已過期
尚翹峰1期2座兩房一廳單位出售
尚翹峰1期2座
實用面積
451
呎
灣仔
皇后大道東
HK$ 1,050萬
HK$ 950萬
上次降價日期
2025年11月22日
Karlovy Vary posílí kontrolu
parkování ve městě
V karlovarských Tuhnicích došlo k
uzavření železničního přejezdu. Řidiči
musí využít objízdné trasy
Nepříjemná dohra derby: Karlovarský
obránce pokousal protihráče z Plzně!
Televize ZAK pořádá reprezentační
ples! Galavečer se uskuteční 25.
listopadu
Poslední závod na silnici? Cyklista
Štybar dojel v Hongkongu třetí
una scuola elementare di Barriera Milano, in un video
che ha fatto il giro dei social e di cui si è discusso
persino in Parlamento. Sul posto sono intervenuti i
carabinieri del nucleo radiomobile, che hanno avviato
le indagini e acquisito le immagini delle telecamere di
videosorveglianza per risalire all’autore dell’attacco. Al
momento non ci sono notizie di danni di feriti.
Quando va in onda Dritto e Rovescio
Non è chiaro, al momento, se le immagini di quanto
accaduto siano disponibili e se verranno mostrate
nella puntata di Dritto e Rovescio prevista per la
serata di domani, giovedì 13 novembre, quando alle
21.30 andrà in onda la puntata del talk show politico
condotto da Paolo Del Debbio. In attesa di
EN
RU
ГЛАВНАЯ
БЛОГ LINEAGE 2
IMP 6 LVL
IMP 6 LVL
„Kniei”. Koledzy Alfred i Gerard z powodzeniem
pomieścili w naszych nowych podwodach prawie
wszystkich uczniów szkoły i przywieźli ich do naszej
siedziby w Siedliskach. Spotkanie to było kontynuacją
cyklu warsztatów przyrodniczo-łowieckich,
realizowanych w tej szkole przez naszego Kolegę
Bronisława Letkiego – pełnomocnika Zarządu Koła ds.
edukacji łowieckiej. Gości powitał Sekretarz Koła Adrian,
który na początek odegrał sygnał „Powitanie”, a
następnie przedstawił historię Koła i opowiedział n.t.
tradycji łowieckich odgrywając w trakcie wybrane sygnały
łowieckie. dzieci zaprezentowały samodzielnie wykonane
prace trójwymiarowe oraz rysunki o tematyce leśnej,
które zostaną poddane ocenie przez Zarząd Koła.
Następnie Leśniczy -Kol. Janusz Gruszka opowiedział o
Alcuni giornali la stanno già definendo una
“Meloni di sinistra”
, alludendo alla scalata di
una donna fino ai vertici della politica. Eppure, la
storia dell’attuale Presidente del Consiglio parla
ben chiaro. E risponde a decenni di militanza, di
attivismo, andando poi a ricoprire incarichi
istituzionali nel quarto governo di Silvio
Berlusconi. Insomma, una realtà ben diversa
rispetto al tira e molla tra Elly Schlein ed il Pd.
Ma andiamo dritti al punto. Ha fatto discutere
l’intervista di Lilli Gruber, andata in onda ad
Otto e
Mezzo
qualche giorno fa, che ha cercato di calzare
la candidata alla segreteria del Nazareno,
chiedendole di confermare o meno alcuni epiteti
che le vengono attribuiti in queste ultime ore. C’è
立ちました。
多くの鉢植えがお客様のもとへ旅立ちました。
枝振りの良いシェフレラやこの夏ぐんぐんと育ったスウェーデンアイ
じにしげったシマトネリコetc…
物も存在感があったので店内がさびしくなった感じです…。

────────────────────

● Prompt
Every line of the material is to be transcribed exactly.

● Exercise solution
已過期
尚翹峰1期2座兩房一廳單位出售
尚翹峰1期2座
實用面積
451
呎
灣仔
皇后大道東
HK$ 1,050萬
HK$ 950萬
上次降價日期
2025年11月22日
Karlovy Vary posílí kontrolu
parkování ve městě
V karlovarských Tuhnicích došlo k
uzavření železničního přejezdu. Řidiči
musí využít objízdné trasy
Nepříjemná dohra derby: Karlovarský
obránce pokousal protihráče z Plzně!
Televize ZAK pořádá reprezentační
ples! Galavečer se uskuteční 25.
listopadu
Poslední závod na silnici? Cyklista
Štybar dojel v Hongkongu třetí
una scuola elementare di Barriera Milano, in un video
che ha fatto il giro dei social e di cui si è discusso
persino in Parlamento. Sul posto sono intervenuti i
carabinieri del nucleo radiomobile, che hanno avviato
le indagini e acquisito le immagini delle telecamere di
videosorveglianza per risalire all’autore dell’attacco. Al
momento non ci sono notizie di danni di feriti.
Quando va in onda Dritto e Rovescio
Non è chiaro, al momento, se le immagini di quanto
accaduto siano disponibili e se verranno mostrate
nella puntata di Dritto e Rovescio prevista per la
serata di domani, giovedì 13 novembre, quando alle
21.30 andrà in onda la puntata del talk show politico
condotto da Paolo Del Debbio. In attesa di
EN
RU
ГЛАВНАЯ
БЛОГ LINEAGE 2
IMP 6 LVL
IMP 6 LVL
„Kniei”. Koledzy Alfred i Gerard z powodzeniem
pomieścili w naszych nowych podwodach prawie
wszystkich uczniów szkoły i przywieźli ich do naszej
siedziby w Siedliskach. Spotkanie to było kontynuacją
cyklu warsztatów przyrodniczo-łowieckich,
realizowanych w tej szkole przez naszego Kolegę
Bronisława Letkiego – pełnomocnika Zarządu Koła ds.
edukacji łowieckiej. Gości powitał Sekretarz Koła Adrian,
który na początek odegrał sygnał „Powitanie”, a
następnie przedstawił historię Koła i opowiedział n.t.
tradycji łowieckich odgrywając w trakcie wybrane sygnały
łowieckie. dzieci zaprezentowały samodzielnie wykonane
prace trójwymiarowe oraz rysunki o tematyce leśnej,
które zostaną poddane ocenie przez Zarząd Koła.
Następnie Leśniczy -Kol. Janusz Gruszka opowiedział o
Alcuni giornali la stanno già definendo una
“Meloni di sinistra”
, alludendo alla scalata di
una donna fino ai vertici della politica. Eppure, la
storia dell’attuale Presidente del Consiglio parla
ben chiaro. E risponde a decenni di militanza, di
attivismo, andando poi a ricoprire incarichi
istituzionali nel quarto governo di Silvio
Berlusconi. Insomma, una realtà ben diversa
rispetto al tira e molla tra Elly Schlein ed il Pd.
Ma andiamo dritti al punto. Ha fatto discutere
l’intervista di Lilli Gruber, andata in onda ad
Otto e
Mezzo
qualche giorno fa, che ha cercato di calzare
la candidata alla segreteria del Nazareno,
chiedendole di confermare o meno alcuni epiteti
che le vengono attribuiti in queste ultime ore. C’è
立ちました。
多くの鉢植えがお客様のもとへ旅立ちました。
枝振りの良いシェフレラやこの夏ぐんぐんと育ったスウェーデンアイ
じにしげったシマトネリコetc…
物も存在感があったので店内がさびしくなった感じです…。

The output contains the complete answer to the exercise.